**Directive**
Bring together all lines from the listing below that contain the string "уголь".

»»

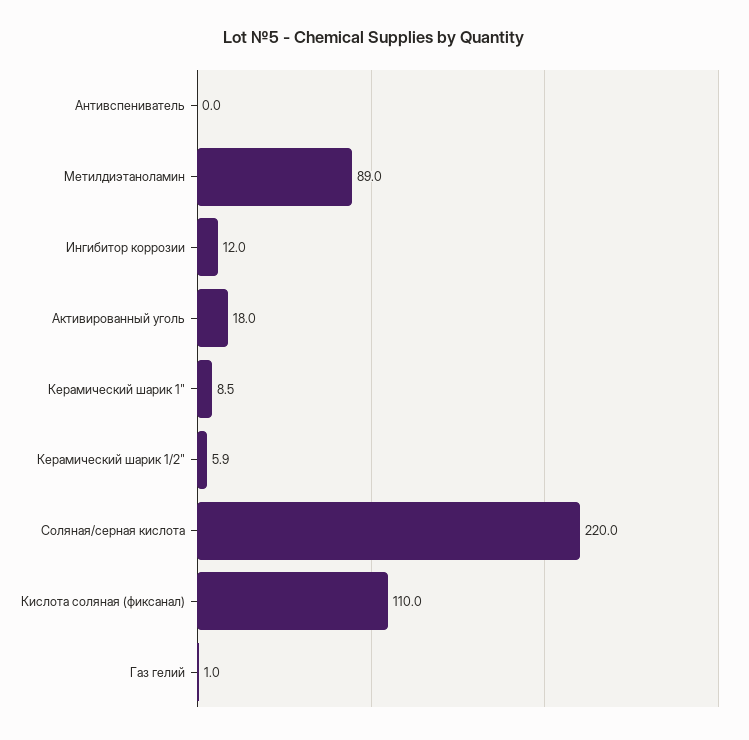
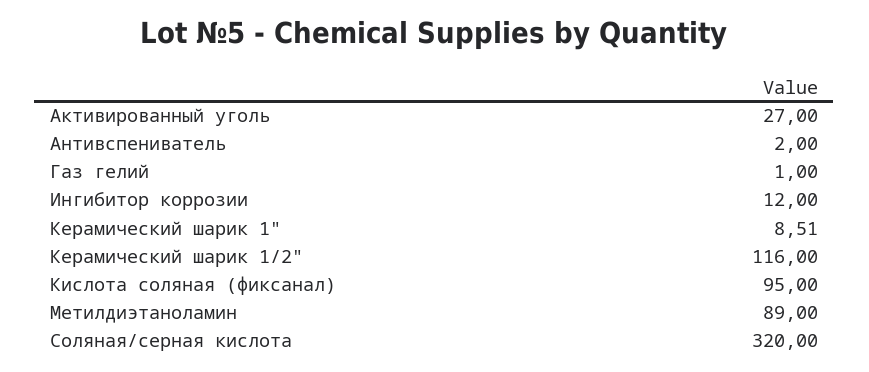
  {
-   "Антивспениватель": 0,
+   "Антивспениватель": 2,
    "Метилдиэтаноламин": 89,
    "Ингибитор коррозии": 12,
-   "Активированный уголь": 18,
+   "Активированный уголь": 27,
    "Керамический шарик 1\"": 8.51,
-   "Керамический шарик 1/2\"": 5.9,
+   "Керамический шарик 1/2\"": 116,
-   "Соляная/серная кислота": 220,
+   "Соляная/серная кислота": 320,
-   "Кислота соляная (фиксанал)": 110,
+   "Кислота соляная (фиксанал)": 95,
    "Газ гелий": 1
  }

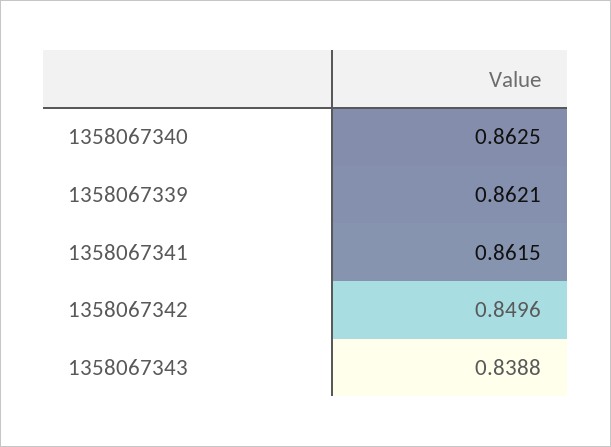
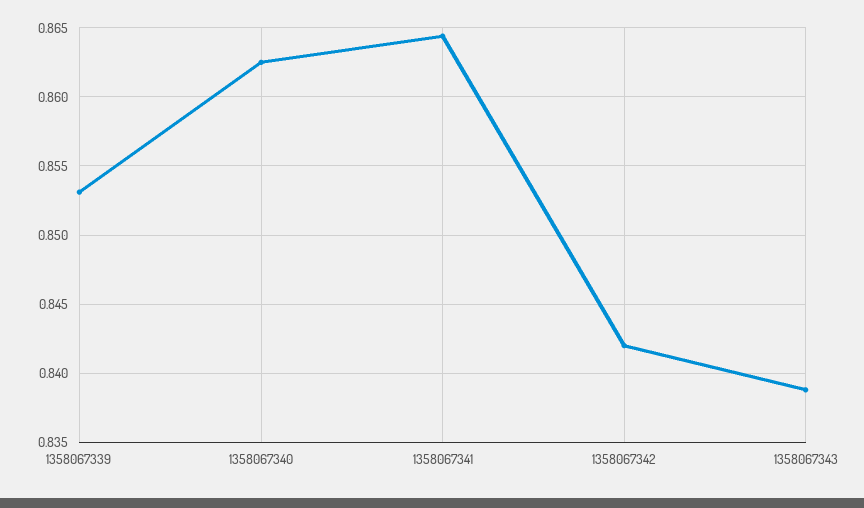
  {
    "1358067340": 0.8625,
-   "1358067339": 0.8621,
+   "1358067339": 0.853,
-   "1358067341": 0.8615,
+   "1358067341": 0.8645,
-   "1358067342": 0.8496,
+   "1358067342": 0.842,
    "1358067343": 0.8388
  }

««

**Response below**
-   "Активированный уголь": 18,
+   "Активированный уголь": 27,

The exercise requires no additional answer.